How to complete this task:
Edit the stretch from the line containing "350.00 to 351.06: 11" through the line containing "364.84 to 365.90: 11" so that "to" becomes "up to", and give those lines back with nothing else changed.
#### Provided records ####
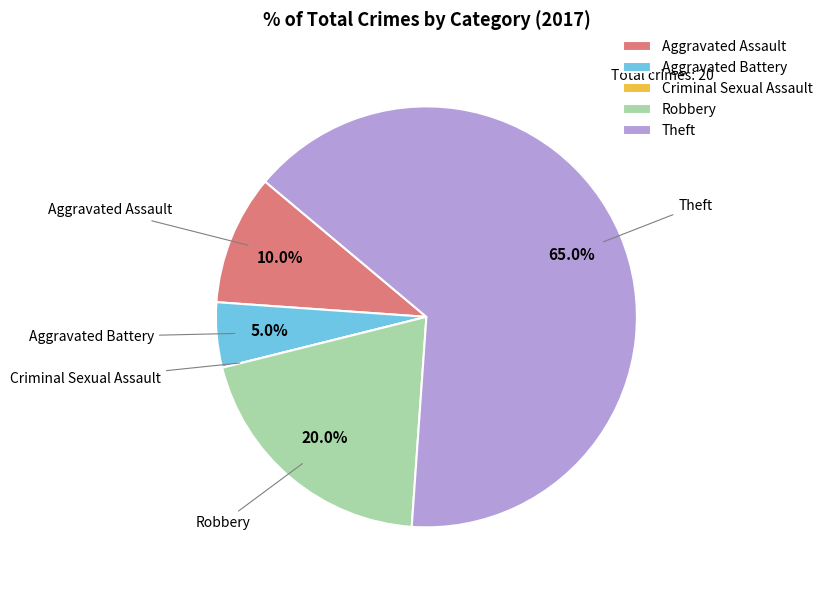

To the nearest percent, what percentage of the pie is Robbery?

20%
####
#### Provided records ####
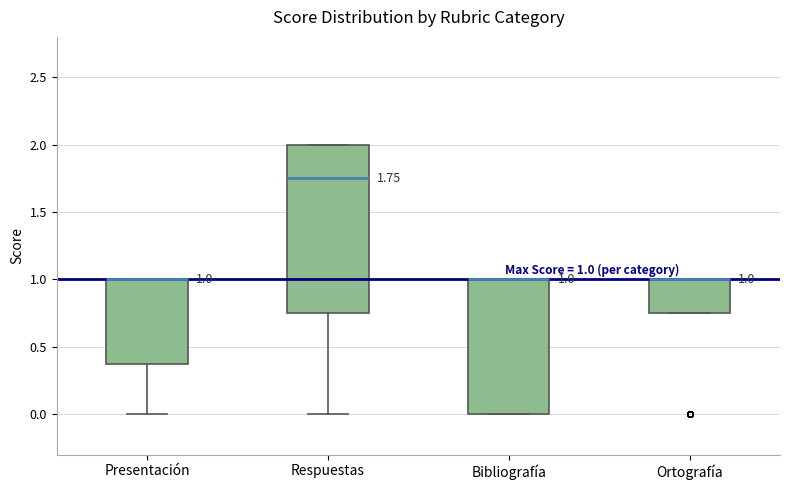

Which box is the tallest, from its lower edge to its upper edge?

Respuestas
####
#### Provided records ####
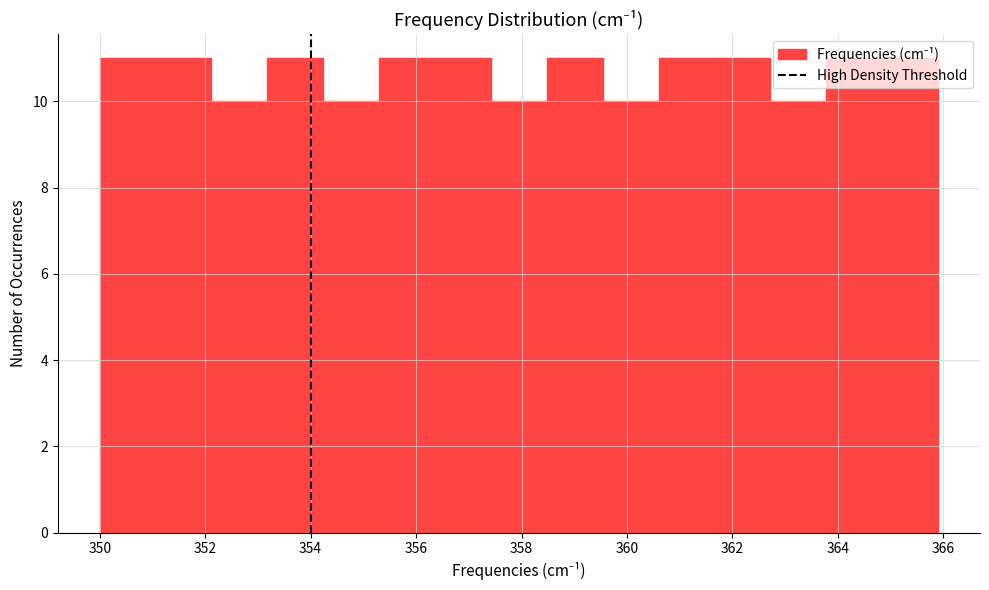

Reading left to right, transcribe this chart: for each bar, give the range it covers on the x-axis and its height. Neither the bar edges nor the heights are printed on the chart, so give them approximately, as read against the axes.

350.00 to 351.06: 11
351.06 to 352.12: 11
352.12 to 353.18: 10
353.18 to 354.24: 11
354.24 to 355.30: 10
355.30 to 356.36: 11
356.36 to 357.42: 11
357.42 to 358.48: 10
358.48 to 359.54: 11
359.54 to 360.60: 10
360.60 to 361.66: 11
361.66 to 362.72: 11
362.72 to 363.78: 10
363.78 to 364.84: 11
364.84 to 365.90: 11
####
Task answer:
350.00 up to 351.06: 11
351.06 up to 352.12: 11
352.12 up to 353.18: 10
353.18 up to 354.24: 11
354.24 up to 355.30: 10
355.30 up to 356.36: 11
356.36 up to 357.42: 11
357.42 up to 358.48: 10
358.48 up to 359.54: 11
359.54 up to 360.60: 10
360.60 up to 361.66: 11
361.66 up to 362.72: 11
362.72 up to 363.78: 10
363.78 up to 364.84: 11
364.84 up to 365.90: 11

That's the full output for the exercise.